╭─ Page excerpt
1997

A 56-year-old man with fever, ascites and abdominal pain
Michael S. Donnenberg, M.D.
Associate Professor of Medicine
University of Maryland

 

PRESENTATION OF CASE
The patient was a 56-year-old man who presented with fever and chills associated with ascites, abdominal pain and a hacking cough with scant hemoptysis. The symptoms started two days prior to presentation following an extended trip in an open-air cart during the winter. Respirations were labored due to pleuritic and abdominal pain. The patient had a long history of gastrointestinal problems and childhood asthma. His initial gastrointestinal symptoms, which began at the age of 22, were intermittent abdominal pain and diarrhea. The symptoms progressed and by the age of 31 he complained of abdominal pain associated with alternating bouts of diarrhea and constipation, sometimes progressing to obstipation. Four years prior to the onset of this illness, he had a bout of abdominal pain, vomiting and diarrhea accompanied by jaundice which lasted several months before resolving. Initially alcohol would relieve the pain but later in the course of his disease, alcohol would exacerbate the pain and diarrhea. Two years later, the onset of lower extremity edema was noted accompanied by reports of occasional epistaxis, hematemsis and hemoptysis.

Another dominant feature of the patient’s medical history was deafness which had its onset at the age of 28. Hearing difficulties started in the left, followed by the right ear in association with tinnitus. High pitch tones were lost initially, followed by low tones with the development of total deafness by the age of 44. The impact this problem on the patient’s well-being was magnified by the fact that he made his livelihood as a musician. His loss of hearing was associated with progressive depression, social isolation, self-neglect and frequent inappropriate behavior. Other medical problems included asthma, occasional bouts of “rheumatism” and gout as well as a history of 9 months of a painful eye which required patching. The patient’s younger brother was a pharmacist and frequently supplied him with a broad array of unspecified medications which the patient took in an erratic fashion.

The patient’s father died of complications from alcoholism and his mother and brother died of tuberculosis. The patient was unmarried, and the details of sexual contacts are not clear. He did not smoke but consumed moderate to large quantities of alcohol on a regular basis with a penchant for sweet Hungarian wines and beer.
╰─
╭─ Data shown
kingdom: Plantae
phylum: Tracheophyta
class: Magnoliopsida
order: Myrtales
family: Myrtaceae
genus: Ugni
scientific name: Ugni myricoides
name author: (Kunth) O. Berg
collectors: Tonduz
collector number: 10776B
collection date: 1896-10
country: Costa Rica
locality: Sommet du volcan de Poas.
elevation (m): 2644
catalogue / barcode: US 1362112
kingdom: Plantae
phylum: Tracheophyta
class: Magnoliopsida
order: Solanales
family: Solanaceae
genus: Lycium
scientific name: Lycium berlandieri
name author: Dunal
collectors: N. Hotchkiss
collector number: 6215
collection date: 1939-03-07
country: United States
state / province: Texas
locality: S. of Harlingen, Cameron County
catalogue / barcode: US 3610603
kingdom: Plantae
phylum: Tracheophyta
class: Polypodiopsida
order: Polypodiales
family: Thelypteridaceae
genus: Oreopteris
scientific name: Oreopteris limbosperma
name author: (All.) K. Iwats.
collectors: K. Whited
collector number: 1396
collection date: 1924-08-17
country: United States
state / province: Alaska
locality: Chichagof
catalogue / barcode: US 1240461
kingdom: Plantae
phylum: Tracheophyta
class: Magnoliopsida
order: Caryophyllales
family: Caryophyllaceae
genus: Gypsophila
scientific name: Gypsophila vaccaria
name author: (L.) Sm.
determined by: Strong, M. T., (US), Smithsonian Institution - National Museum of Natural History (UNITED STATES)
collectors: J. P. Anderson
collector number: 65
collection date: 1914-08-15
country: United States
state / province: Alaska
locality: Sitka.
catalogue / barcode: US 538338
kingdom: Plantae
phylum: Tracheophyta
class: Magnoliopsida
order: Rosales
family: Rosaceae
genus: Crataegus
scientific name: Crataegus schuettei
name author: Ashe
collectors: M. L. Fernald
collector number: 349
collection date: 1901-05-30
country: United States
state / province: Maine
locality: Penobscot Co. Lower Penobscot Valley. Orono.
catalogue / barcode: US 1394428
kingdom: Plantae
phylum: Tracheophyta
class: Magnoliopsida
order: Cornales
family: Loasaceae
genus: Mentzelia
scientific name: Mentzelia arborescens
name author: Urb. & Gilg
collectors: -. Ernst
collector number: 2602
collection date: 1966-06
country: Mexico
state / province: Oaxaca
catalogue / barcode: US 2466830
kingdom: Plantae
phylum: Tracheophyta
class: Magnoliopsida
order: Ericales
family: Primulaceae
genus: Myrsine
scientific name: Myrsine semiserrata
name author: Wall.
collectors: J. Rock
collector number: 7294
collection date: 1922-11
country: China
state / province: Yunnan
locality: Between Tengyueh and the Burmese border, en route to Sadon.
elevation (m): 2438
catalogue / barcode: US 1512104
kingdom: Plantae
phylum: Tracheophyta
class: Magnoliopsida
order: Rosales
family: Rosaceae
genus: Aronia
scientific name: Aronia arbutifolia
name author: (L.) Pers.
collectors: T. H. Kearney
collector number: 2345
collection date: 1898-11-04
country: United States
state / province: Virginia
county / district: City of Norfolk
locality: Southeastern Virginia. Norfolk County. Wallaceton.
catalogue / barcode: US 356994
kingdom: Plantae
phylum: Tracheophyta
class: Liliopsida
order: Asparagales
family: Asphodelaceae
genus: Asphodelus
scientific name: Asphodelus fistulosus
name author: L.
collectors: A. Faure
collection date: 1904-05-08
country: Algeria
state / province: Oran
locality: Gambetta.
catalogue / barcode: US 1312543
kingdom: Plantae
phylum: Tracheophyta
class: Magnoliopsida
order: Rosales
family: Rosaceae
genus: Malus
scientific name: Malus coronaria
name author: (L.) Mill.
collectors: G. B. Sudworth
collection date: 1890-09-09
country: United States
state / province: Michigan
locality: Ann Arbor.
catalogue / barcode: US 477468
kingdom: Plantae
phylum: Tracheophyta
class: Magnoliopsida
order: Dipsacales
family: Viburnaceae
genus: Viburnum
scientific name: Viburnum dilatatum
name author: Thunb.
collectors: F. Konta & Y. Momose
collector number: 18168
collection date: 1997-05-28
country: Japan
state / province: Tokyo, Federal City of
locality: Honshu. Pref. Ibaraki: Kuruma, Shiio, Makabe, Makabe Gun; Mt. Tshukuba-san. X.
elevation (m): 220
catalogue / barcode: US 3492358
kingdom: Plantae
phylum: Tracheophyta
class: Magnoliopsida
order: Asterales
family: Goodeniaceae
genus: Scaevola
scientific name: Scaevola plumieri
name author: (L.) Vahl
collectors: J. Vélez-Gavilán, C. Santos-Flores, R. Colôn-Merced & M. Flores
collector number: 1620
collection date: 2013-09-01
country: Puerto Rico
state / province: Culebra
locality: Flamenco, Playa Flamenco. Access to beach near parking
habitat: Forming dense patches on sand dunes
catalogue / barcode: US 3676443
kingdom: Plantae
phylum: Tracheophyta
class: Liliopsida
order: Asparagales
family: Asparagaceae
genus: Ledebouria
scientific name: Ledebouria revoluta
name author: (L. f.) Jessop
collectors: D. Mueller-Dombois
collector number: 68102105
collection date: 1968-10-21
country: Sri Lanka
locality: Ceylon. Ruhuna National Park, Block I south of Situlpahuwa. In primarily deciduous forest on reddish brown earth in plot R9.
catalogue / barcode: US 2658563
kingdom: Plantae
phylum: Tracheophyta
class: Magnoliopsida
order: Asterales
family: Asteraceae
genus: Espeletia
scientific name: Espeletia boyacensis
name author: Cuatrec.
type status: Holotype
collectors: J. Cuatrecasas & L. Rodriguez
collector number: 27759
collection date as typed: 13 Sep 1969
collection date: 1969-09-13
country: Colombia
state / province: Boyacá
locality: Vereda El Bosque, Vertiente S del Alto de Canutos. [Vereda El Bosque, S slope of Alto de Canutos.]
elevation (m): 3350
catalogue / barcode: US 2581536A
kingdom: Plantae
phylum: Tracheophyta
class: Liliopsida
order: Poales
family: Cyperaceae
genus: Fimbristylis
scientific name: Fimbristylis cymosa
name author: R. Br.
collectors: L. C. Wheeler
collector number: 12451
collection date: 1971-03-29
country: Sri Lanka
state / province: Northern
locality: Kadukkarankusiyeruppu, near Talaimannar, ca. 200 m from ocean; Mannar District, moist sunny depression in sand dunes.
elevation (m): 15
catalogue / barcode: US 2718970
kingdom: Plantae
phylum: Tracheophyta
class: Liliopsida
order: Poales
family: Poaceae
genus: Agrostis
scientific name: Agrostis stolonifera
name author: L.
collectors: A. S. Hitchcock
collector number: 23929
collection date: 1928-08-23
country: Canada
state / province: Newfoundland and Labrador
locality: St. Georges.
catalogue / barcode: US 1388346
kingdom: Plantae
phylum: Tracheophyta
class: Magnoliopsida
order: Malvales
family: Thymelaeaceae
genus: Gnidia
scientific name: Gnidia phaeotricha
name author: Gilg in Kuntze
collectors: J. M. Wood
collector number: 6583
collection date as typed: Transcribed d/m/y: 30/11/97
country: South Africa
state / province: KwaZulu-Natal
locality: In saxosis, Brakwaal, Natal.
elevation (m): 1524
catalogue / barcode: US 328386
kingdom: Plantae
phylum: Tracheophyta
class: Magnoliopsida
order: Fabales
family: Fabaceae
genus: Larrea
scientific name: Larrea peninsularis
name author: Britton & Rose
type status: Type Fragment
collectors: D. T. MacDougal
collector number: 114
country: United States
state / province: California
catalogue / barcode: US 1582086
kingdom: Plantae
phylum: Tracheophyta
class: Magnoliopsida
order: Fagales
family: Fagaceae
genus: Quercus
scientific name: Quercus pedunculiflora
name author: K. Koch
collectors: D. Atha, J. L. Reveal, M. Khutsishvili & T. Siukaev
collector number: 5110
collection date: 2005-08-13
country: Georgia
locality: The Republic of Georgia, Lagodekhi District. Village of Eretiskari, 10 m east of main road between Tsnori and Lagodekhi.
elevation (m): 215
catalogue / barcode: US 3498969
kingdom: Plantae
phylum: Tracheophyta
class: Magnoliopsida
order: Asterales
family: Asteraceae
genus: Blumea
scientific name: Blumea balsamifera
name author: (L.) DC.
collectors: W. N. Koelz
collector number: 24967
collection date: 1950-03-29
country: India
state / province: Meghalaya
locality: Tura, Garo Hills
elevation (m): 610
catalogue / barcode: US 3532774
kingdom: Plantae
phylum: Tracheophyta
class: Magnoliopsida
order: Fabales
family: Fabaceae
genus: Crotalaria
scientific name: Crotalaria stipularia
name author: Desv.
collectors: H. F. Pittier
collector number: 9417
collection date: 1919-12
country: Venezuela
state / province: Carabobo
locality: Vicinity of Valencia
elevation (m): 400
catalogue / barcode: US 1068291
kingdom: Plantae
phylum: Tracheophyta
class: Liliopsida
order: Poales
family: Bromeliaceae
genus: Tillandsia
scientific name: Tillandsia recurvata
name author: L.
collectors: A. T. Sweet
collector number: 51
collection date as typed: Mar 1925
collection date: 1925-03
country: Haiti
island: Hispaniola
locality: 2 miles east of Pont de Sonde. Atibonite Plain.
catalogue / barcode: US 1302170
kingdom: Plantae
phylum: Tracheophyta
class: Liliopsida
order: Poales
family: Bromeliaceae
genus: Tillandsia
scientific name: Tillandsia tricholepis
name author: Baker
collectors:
╰─
## What to do:
Resume the case report on the 56-year-old man with fever, ascites and abdominal pain, starting after its last sentence. The records were taken from a different source.

## Result for this task:
On examination the patient appeared ill and in moderate respiratory distress. He was lying on a stretcher, groaning in pain. He showed signs of wasting and was febrile with occasional rigors. Icterus with jaundice were superimposed on darkly pigmented skin with erythematous cheeks. Breathing was shallow and rapid. There was dried blood in the nares as evidence of recent epistaxis. The abdomen was markedly distended with obvious signs of massive ascites. Hard nodules were palpated in the liver. The legs were markedly edematous and there were scattered petichiae present.

Over the next two days, the ascites worsened, making breathing difficult. In addition, the patient developed jaundice, rigors and frank hemoptysis. Treatment with a salycilate-based, anti-inflammatory regime provided significant relief, however five days later abdominal pain returned in association with rigors, vomiting, diarrhea, and worsening ascites and edema. A paracentesis was performed which yielded 11 liters of cloudy fluid. This provided a degree of relief but the procedure was complicated by continual seepage from the puncture site and an erysipeloid wound infection. Ascitic fluid eventually reaccumulated and a second large-volume paracentesis which yielded clearer fluid was performed several weeks later. Ascitic fluid continued to accumulate and two additional paracentesis were performed over the next six weeks. A number of unspecified medications, as well as alcohol, were administered in an effort to treat the associated abdominal pain. The patient languished for an additional four weeks becoming progressively more edematous and wasted. Hemoptysis and epistaxis became more frequent and he eventually developed anuria, became comatose and died.

A post mortem examination was performed.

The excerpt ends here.